Phoebe was beyond just a special dog to us. My wife and I married young, at twenty two years old. She never wanted children, and even though I did, I loved her so much that I agreed that if it was our destiny to never have children, then I would be ok with it, and I promised to never resent her for it. We got Phoebe a few years later, as a six week old puppy.
We probably didn’t realize it at the time, but because we agreed not to have kids, Phoebe became that kid. She brought us closer and gave us something to pour our hearts into. As more time passed, we treated Phoebe more like a kid, taking her everywhere with us. We pioneered driving in the car with her hanging out of the driver’s side window. She was always on my lap.
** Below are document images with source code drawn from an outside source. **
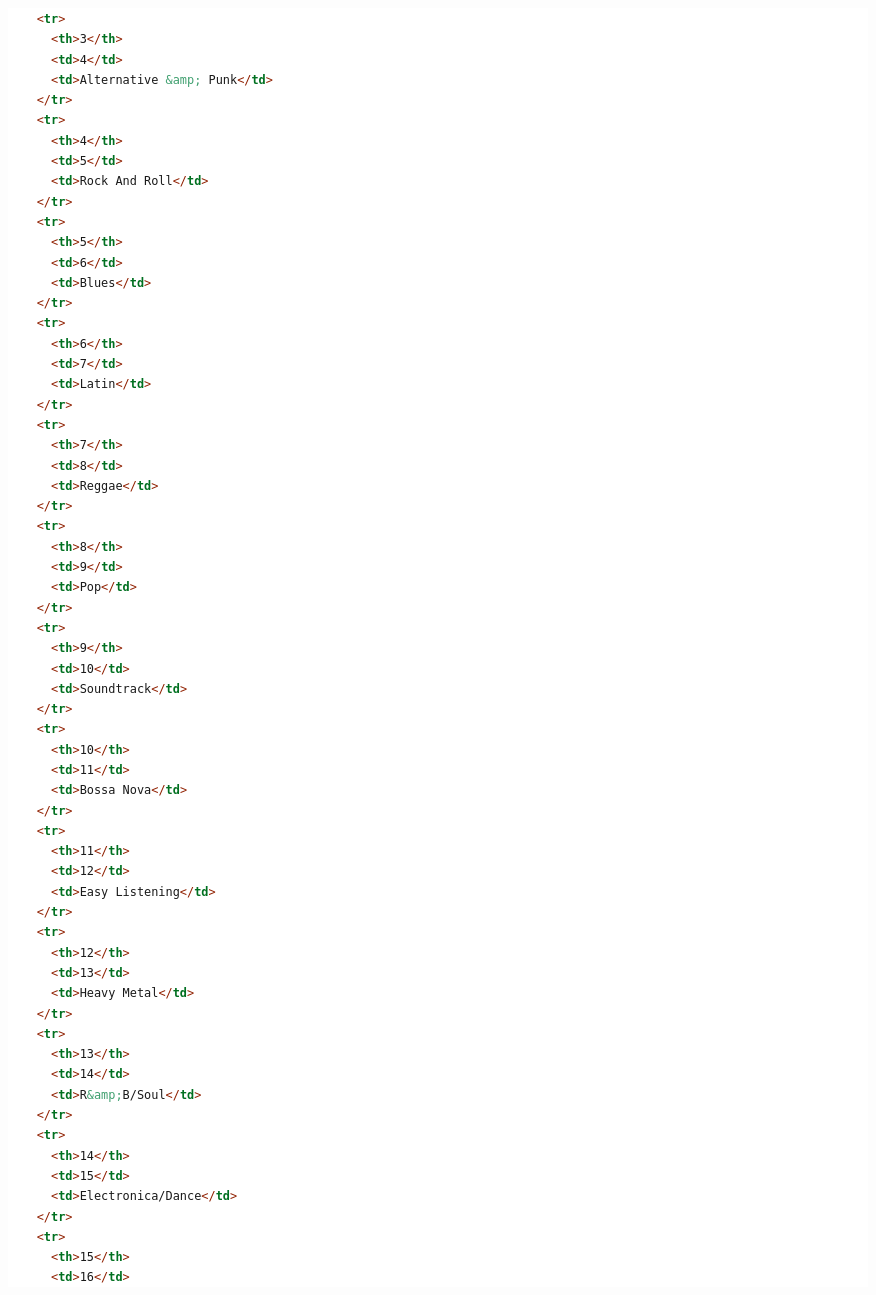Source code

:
 ```html
    <tr>
      <th>3</th>
      <td>4</td>
      <td>Alternative &amp; Punk</td>
    </tr>
    <tr>
      <th>4</th>
      <td>5</td>
      <td>Rock And Roll</td>
    </tr>
    <tr>
      <th>5</th>
      <td>6</td>
      <td>Blues</td>
    </tr>
    <tr>
      <th>6</th>
      <td>7</td>
      <td>Latin</td>
    </tr>
    <tr>
      <th>7</th>
      <td>8</td>
      <td>Reggae</td>
    </tr>
    <tr>
      <th>8</th>
      <td>9</td>
      <td>Pop</td>
    </tr>
    <tr>
      <th>9</th>
      <td>10</td>
      <td>Soundtrack</td>
    </tr>
    <tr>
      <th>10</th>
      <td>11</td>
      <td>Bossa Nova</td>
    </tr>
    <tr>
      <th>11</th>
      <td>12</td>
      <td>Easy Listening</td>
    </tr>
    <tr>
      <th>12</th>
      <td>13</td>
      <td>Heavy Metal</td>
    </tr>
    <tr>
      <th>13</th>
      <td>14</td>
      <td>R&amp;B/Soul</td>
    </tr>
    <tr>
      <th>14</th>
      <td>15</td>
      <td>Electronica/Dance</td>
    </tr>
    <tr>
      <th>15</th>
      <td>16</td>
```
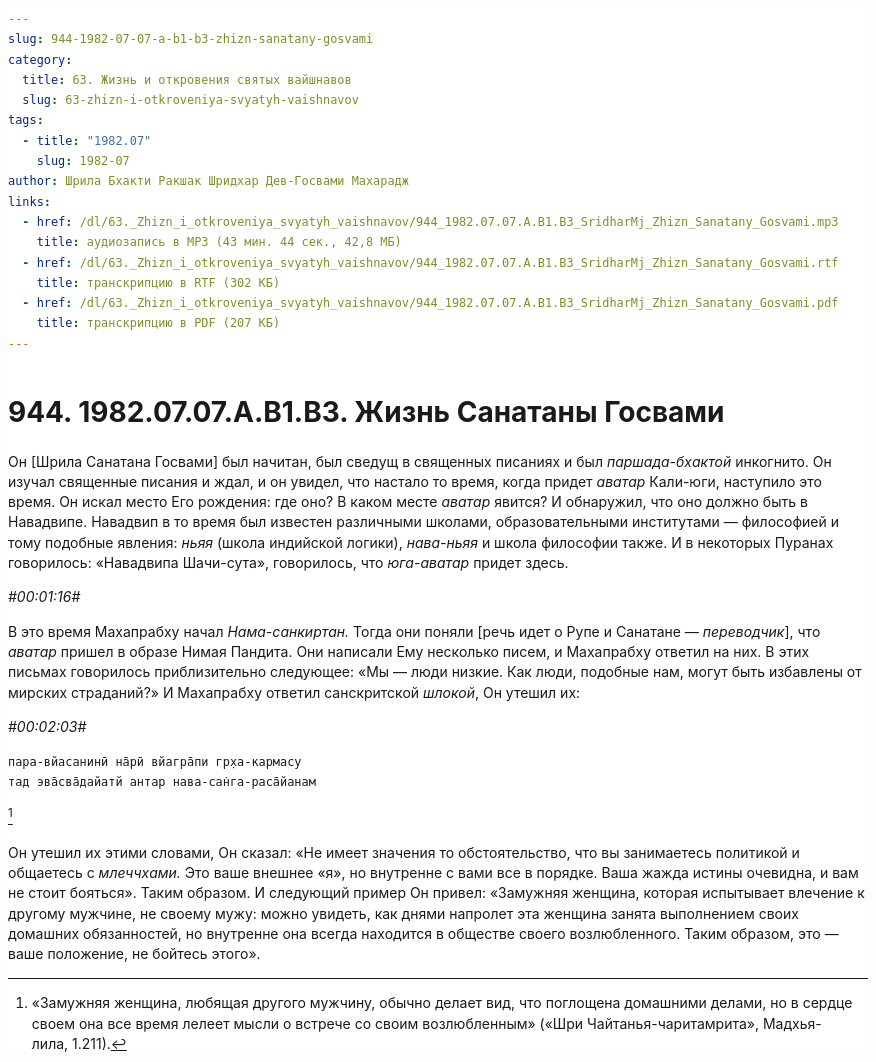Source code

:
 ```yaml
---
slug: 944-1982-07-07-a-b1-b3-zhizn-sanatany-gosvami
category:
  title: 63. Жизнь и откровения святых вайшнавов
  slug: 63-zhizn-i-otkroveniya-svyatyh-vaishnavov
tags:
  - title: "1982.07"
    slug: 1982-07
author: Шрила Бхакти Ракшак Шридхар Дев-Госвами Махарадж
links:
  - href: /dl/63._Zhizn_i_otkroveniya_svyatyh_vaishnavov/944_1982.07.07.A.B1.B3_SridharMj_Zhizn_Sanatany_Gosvami.mp3
    title: аудиозапись в MP3 (43 мин. 44 сек., 42,8 МБ)
  - href: /dl/63._Zhizn_i_otkroveniya_svyatyh_vaishnavov/944_1982.07.07.A.B1.B3_SridharMj_Zhizn_Sanatany_Gosvami.rtf
    title: транскрипцию в RTF (302 КБ)
  - href: /dl/63._Zhizn_i_otkroveniya_svyatyh_vaishnavov/944_1982.07.07.A.B1.B3_SridharMj_Zhizn_Sanatany_Gosvami.pdf
    title: транскрипцию в PDF (207 КБ)
---
```


# 944. 1982.07.07.A.B1.B3. Жизнь Санатаны Госвами

Он [Шрила Санатана Госвами] был начитан, был сведущ в священных писаниях и был *паршада-бхактой* инкогнито. Он изучал священные писания и ждал, и он увидел, что настало то время, когда придет *аватар* Кали-юги, наступило это время. Он искал место Его рождения: где оно? В каком месте *аватар* явится? И обнаружил, что оно должно быть в Навадвипе. Навадвип в то время был известен различными школами, образовательными институтами — философией и тому подобные явления: *ньяя* (школа индийской логики), *нава-ньяя* и школа философии также. И в некоторых Пуранах говорилось: «Навадвипа Шачи-сута», говорилось, что *юга-аватар* придет здесь.

*#00:01:16#*

В это время Махапрабху начал *Нама-санкиртан.* Тогда они поняли [речь идет о Рупе и Санатане — *переводчик*], что *аватар* пришел в образе Нимая Пандита. Они написали Ему несколько писем, и Махапрабху ответил на них. В этих письмах говорилось приблизительно следующее: «Мы — люди низкие. Как люди, подобные нам, могут быть избавлены от мирских страданий?» И Махапрабху ответил санскритской *шлокой*, Он утешил их:

*#00:02:03#*

    пара-вйасанинӣ на̄рӣ вйагра̄пи гр̣ха-кармасу
    тад эва̄сва̄дайатй антар нава-сан̇га-раса̄йанам
[^_ftn1]

Он утешил их этими словами, Он сказал: «Не имеет значения то обстоятельство, что вы занимаетесь политикой и общаетесь с *млеччхами.* Это ваше внешнее «я», но внутренне с вами все в порядке. Ваша жажда истины очевидна, и вам не стоит бояться». Таким образом. И следующий пример Он привел: «Замужняя женщина, которая испытывает влечение к другому мужчине, не своему мужу: можно увидеть, как днями напролет эта женщина занята выполнением своих домашних обязанностей, но внутренне она всегда находится в обществе своего возлюбленного. Таким образом, это — ваше положение, не бойтесь этого».


[^_ftn1]: «Замужняя женщина, любящая другого мужчину, обычно делает вид, что поглощена домашними делами, но в сердце своем она все время лелеет мысли о встрече со своим возлюбленным» («Шри Чайтанья-чаритамрита», Мадхья-лила, 1.211).
[^_ftn2]: «Где теперь город Ядупати — Матхура? Куда исчезло царство Рагхупати, Северная Кошала? Размышляя об этом, обрети спокойствие ума и всегда помни: „Ничто не вечно в этом мире“».(«Шри Чайтанья-чаритамрита», Мадхья-лила, 20.3, комментарий).
[^_ftn3]: «Дервиш, зайди в дом, тебя зовет Господь». Услышав это, Санатана Госвами очень обрадовался и вошел в дом Чандрашекхары». («Шри Чайтанья-чаритамрита», Мадхья-лила, 20.50).
[^_ftn4]: «Господь ответил: «Я прикасаюсь к тебе для собственного очищения, ибо силой своего преданного служения ты способен очистить всю вселенную» («Шри Чайтанья-чаритамрита», Мадхья-лила, 20.56).
[^_ftn5]: *сарва-дхарма̄н паритйаджйа, ма̄м экам̇ ш́аран̣ам̇ враджа / ахам̇ тва̄м̇ сарва-па̄пебхйо мокшайишйа̄ми ма̄ ш́учах̣* — «Оставь все виды долга и безраздельно вручи себя Мне. Я освобожу тебя от всех грехов. Не скорби ни о чем» («Бхагавад-гита», 18.66).
[^_ftn6]: *а̄джн̃а̄йаивам̇ гун̣а̄н дош̣а̄н, майа̄диш̣т̣а̄н апи свака̄н / дхарма̄н сантйаджйа йах̣ сарва̄н, ма̄м̇ бхаджета са ту саттамах̣* — «Лучшие из праведников те, кто оставляет позади все формы долга, которые Я сам рекомендовал в писаниях для обычных людей. Хотя это Мое предписание, они превосходят его и начинают оказывать любовное служение Мне в преданности. Воистину, они самые праведные из людей» («Шримад-Бхагаватам», 11.11.32; «Шри Чайтанья-чаритамрита», Мадхья-лила, 8.62; 9.264).
[^_ftn7]: «Я не хотел пить нектар преданного служения, пронизанного духом самоотречения, но Санатана Госвами по своей беспричинной милости заставил меня пить его, и, если бы не он, сам я никогда не смог бы сделать это. Он — океан милости. Он очень сострадателен к таким падшим душам, как я, поэтому мой долг — выразить ему почтение, склонившись к его лотосным стопам» (Шрила Рагхунатх Дас Госвами, «Вилапа-кусуманджали», 6).
[^_ftn8]: *говиндабхидха мандирашрита / падам хастастха ратнадиват / таттвам таттва видхуттама / кшититале йо даршайан чакратух* - «Держа драгоценный камень на ладони, можно показать его грани, поворачивая его. Рупа и Санатана Госвами явили разные грани бриллианта по имени Говинда, которому всегда служит богиня удачи. Они показали миру высшую реальность, Говинду, словно драгоценный камень на ладонях» (Шрила Баладева Видьябхушана, приведена в «Шри Гуру и Его Милость»).
[^_ftn9]: См. «Шри Шад Госвами Аштакам», 2.
[^_ftn10]: «[Господь Шива сказал богине Дурге:] „Дорогая Деви, хотя Веды советуют поклоняться полубогам, высшим видом поклонения является поклонение Господу Вишну. Однако еще выше — служение вайшнавам, тем, кого связывают прочные узы с Господом Вишну“» («Падма-пурана»; «Шри Чайтанья-чаритамрита», Мадхья-лила, 11.31).
[^_ftn11]: *ва̄н̃чха̄-калпатарубхйаш́’ ча кр̣па̄-синдхубхйа эва ча / патита̄на̄м̇ па̄ванебхйо ваиш̣н̣авебхйо намо намах̣* — «В благоговении я склоняюсь к святым стопам великих вайшнавов, которые, подобно деревьям желаний, могут удовлетворить все желания преданных Господа. Их можно сравнить с безбрежным океаном беспричинной милости, поскольку они спасают от страданий мирского существования падшие души. Я выражаю им свое глубокое почтение».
We took her to kids parties, we bought her clothes every week, and we went to places just because they were dog friendly. We even stopped going to movie theatres and instead opted for the drive-ins because we could all be together. We lived like that for almost ten years. We called her our dogter.
People often say that they love their dogs, and I’m sure they do. Few though, are truly dog people. Phoebe was literally the center of our universe. When we fought, we talked about visitation rights, and who would get full custody. When we fought, Phoebe would get sad and sulk in the corner. Our feelings were very real, and she, Phoebe, knew it. This was why we could not accept what the vet told us.
We went to another vet, visiting a person that we knew personally. There are many reasons that we had not taken her there in the first place, but the main reason was because she was not a vet when we started off with Phoebe and her numerous health issues. We thought that we trusted her original vet. We turned out to have made a deadly mistake.
The new vet, our friend, told us that we should have been treating the liver shunt with medication the entire time. It was what ultimately killed her. The toxins were too much and they attacked her brain. We were too sad to be livid, but as more time goes by, that truth, that our first vet did not prescribe something that was explained to us as “routine”, absolutely kills me. It means that Phoebe did not have to die yet.
I don’t know what I can do yet. Nothing will bring my Phoebe back. She died in my arms from a lethal injection one day after her 11th birthday. It was devastating. I am still devastated by it. We gave her almost eleven years of love as the center of our lives. Sadly, during the past few months of her life, she fell from that special place, as the birth of our daughter changed our entire dynamic.
Our daughter demanded our full attention. I wish though, that I knew what was happening with Phoebe. I feel so much guilt and regret that she did not spend her last few months and weeks with more attention from me. It shreds my heart knowing that I was ignoring her and unable to yet find balance in my life with her place set. My life has been out of balance. I could not balanced the new baby, working out, writing, working, eating, taking care of my Phoebe, or anything else.
Maybe it’s foolish of me to think that I could have saved her, but I think that too. Maybe I would have acted faster, or actually noticed something wrong. I don’t know. It’s too late now. She is gone forever, and her last days were the worst. We tried to save her with liver shunt medication and other medications. We went through a week of hope and despair. Our emotions shot up with happiness, thinking that each thing we tried might work, and then they fell hard when she did not improve. It was unbearable. I went through bouts of heavy crying during her last week with us. I knew a few days before she left that she was already gone. I cried hard then. Her mind was gone.
She came back only once, many days before she died, to give my wife and I “family kissies”, which was when we all three put our faces together and kissed. She licked our faces like crazy. I am so thankful for that. I hope it is the last thing that she remembered. She was gone for good after that. She wouldn’t eat. We force fed her with feeding tube, but she wouldn’t eat on her own. On the night before we put her down, she locked herself in a corner and cried. I could not take it. The next day she died in my arms -her favorite place to be. Her passing was peaceful and painless.
Rest in peace my baby dogter. Wait for us in the meadow. We will be with you soon. We will all be together again. Until then, we carry you with us always. You will always be our first baby. I love you.